Text_to_text\tools\translate_fill_test_dataset.py: to improve the accuracy of the model it is essential to manually check custom translations, and add more data to the training dataset depending on results. This script will help to translate test data in all directions using general and custom models to test the model accuracy and find weak points. The Input structure is one-sheet excel file with three columns: 'Sentences_RU', 'Sentences_EN', 'Sentences_TR'; test file output from the extract_clean_split_data.py can be used for that.
Text_to_text\tools\test_translate.py: test text translations.
Text_to_text\tools\search_for_symbols.py: search for symbols [.;:] in text files, may be useful for prepare non-aligned files to avoid sentences splitting. Not necessary for aligned files.

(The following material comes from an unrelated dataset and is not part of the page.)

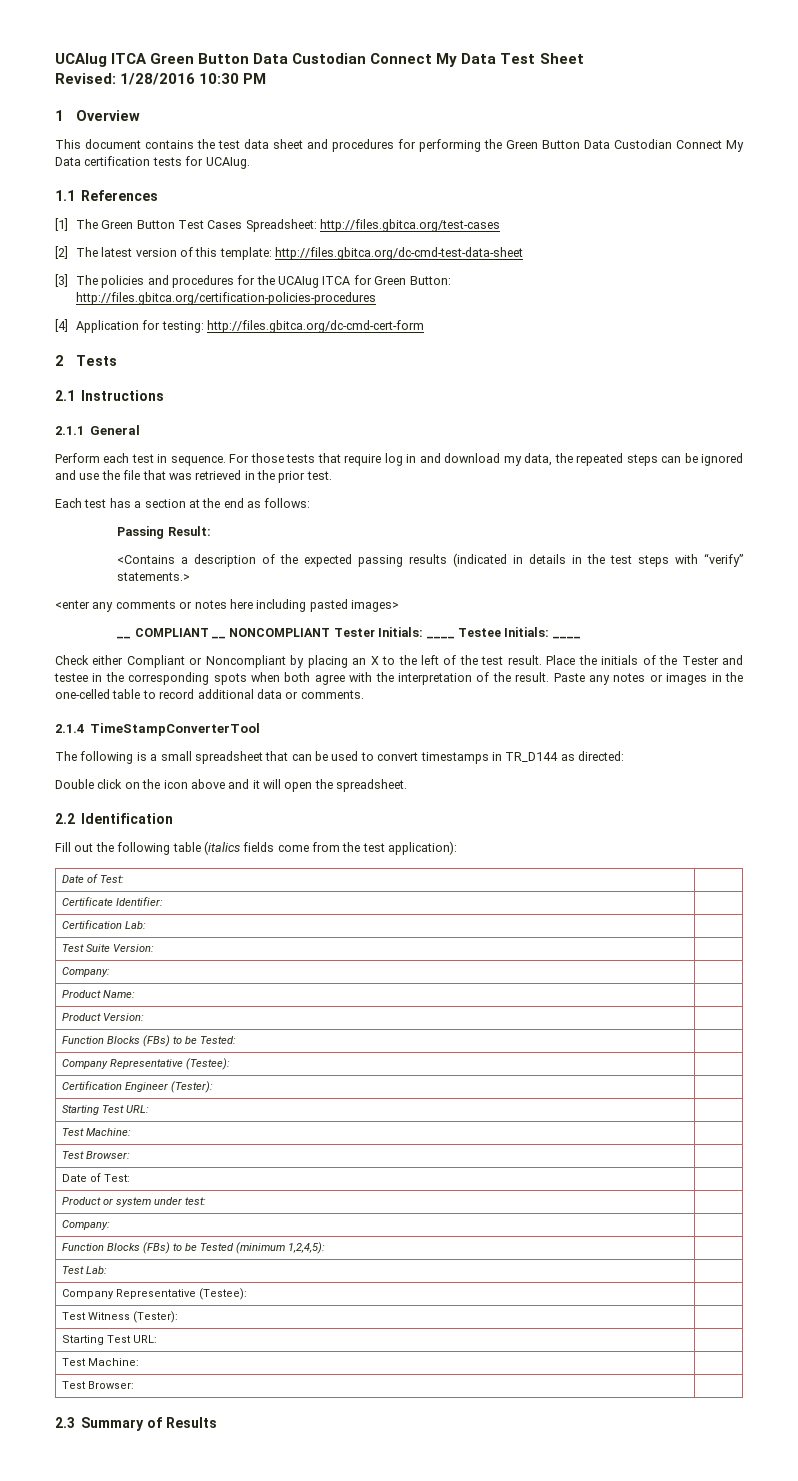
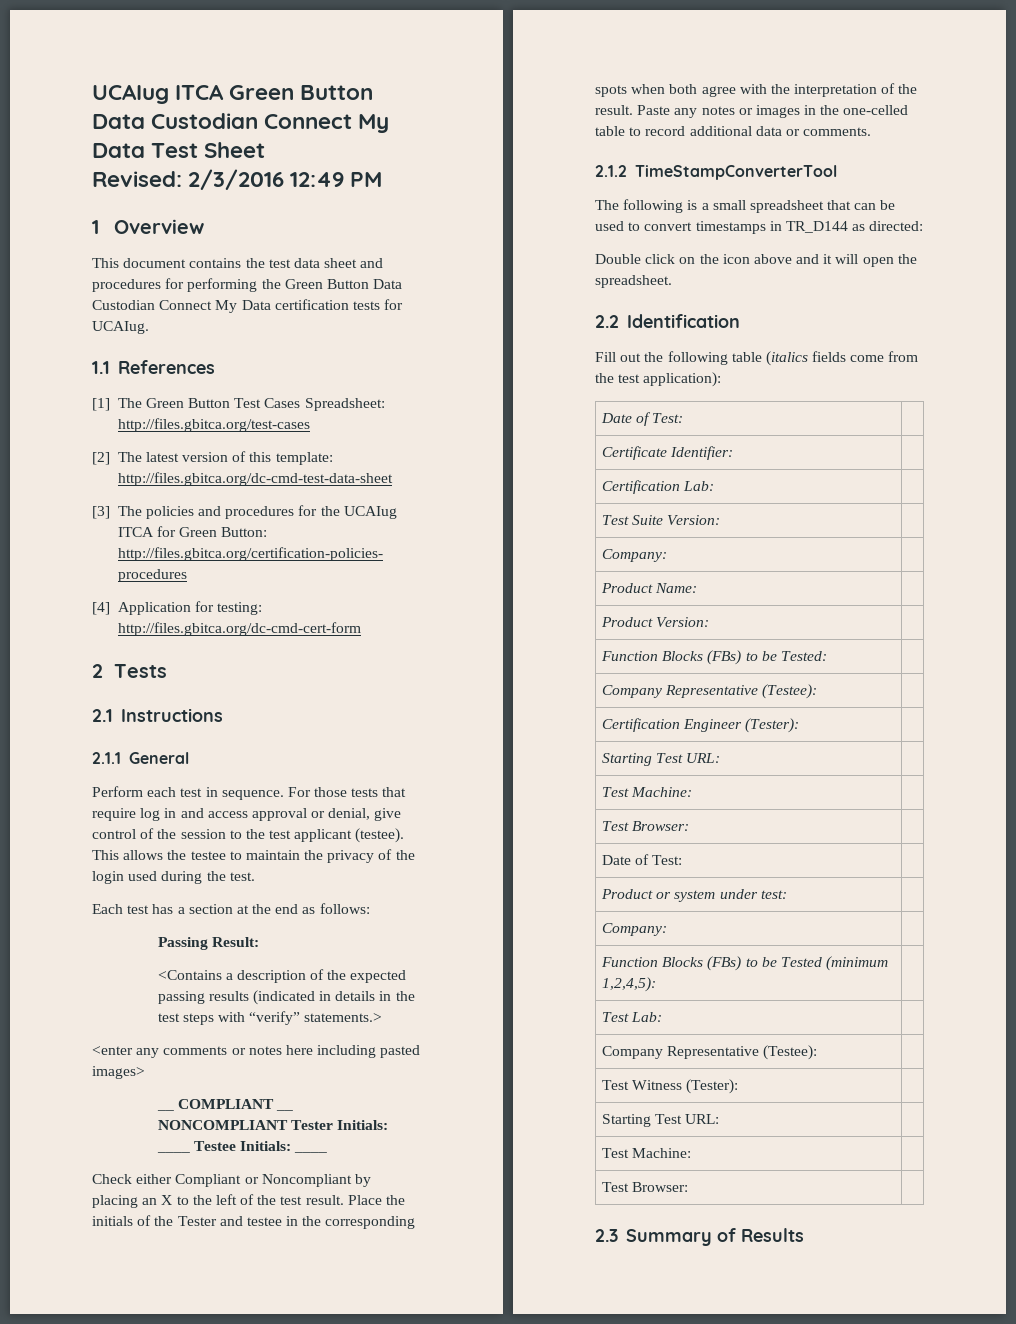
[120,73,240,85] 1/28/2016 10:30 -> [188,169,345,190] 2/3/2016 12:49
[444,453,744,466] [55,470,306,483] download my data, the repeated steps can be ignored and use the file that was retrieved in the prior -> [207,808,402,821] [92,828,405,843] [92,849,415,863] [92,871,226,884] access approval or denial, give control of the session to the test applicant (testee). This allows the testee to maintain the privacy of the login used during the
[55,724,84,733] 2.1.4 -> [595,165,627,177] 2.1.2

Text_to_text\tools\excel_macros_merge_multiple_files.txt: excel macros for joining multiple files into one file with many worksheets, which can be used then as an input for extract_clean_split_data.py.
This folder contains scripts to prepare and clean data for training a custom Russian Speech-To-Text model.
Russian_speech_to_text\01_Recovery_and_rename_data\01_unzip_and_test_Powershell.txt: because of the very mixed input data structure, I had to extract all relelevant archives with Powershell and then manually moving all the folders, with had location different than <username>\voice\speech
Russian_speech_to_text\01_Recovery_and_rename_data\02_recovery_move_rename.py: extract and copy all useful data (.wav + .txt) from individual folders.
Russian_speech_to_text\02_Cleaning_data\01_remove_empty_audio_train.py: remove all .wav files less than 3 seconds length and corresponding lines in label.txt.
Russian_speech_to_text\02_Cleaning_data\02_remove_empty_text.py: remove all empty lines from the text transcript and corresponding .wav files.
Russian_speech_to_text\02_Cleaning_data\03_replace_latin_symbols.py: replace all incorrect symbols as line brakes or tabs to avoid errors during training.
Now the dataset is ready to upload and train the model. If testing model for the accuracy needed, use tools\split_train_test.py to randomly split the dataset into train and test.
Russian_speech_to_text\tools\extract_length.py: extract audio files length for reference.
Russian_speech_to_text\tools\parsing_data_folder_to_sentences.py: extract Latin symbols for reference.
Russian_speech_to_text\tools\split_train_test.py: split the dataset into train and test.
Russian_speech_to_text\tools\test_Speech2Text.py: test speech to text model (using custom or general model).
Russian_speech_to_text\tools\test_Text2Speech.py.py: test text to speech model (using general model).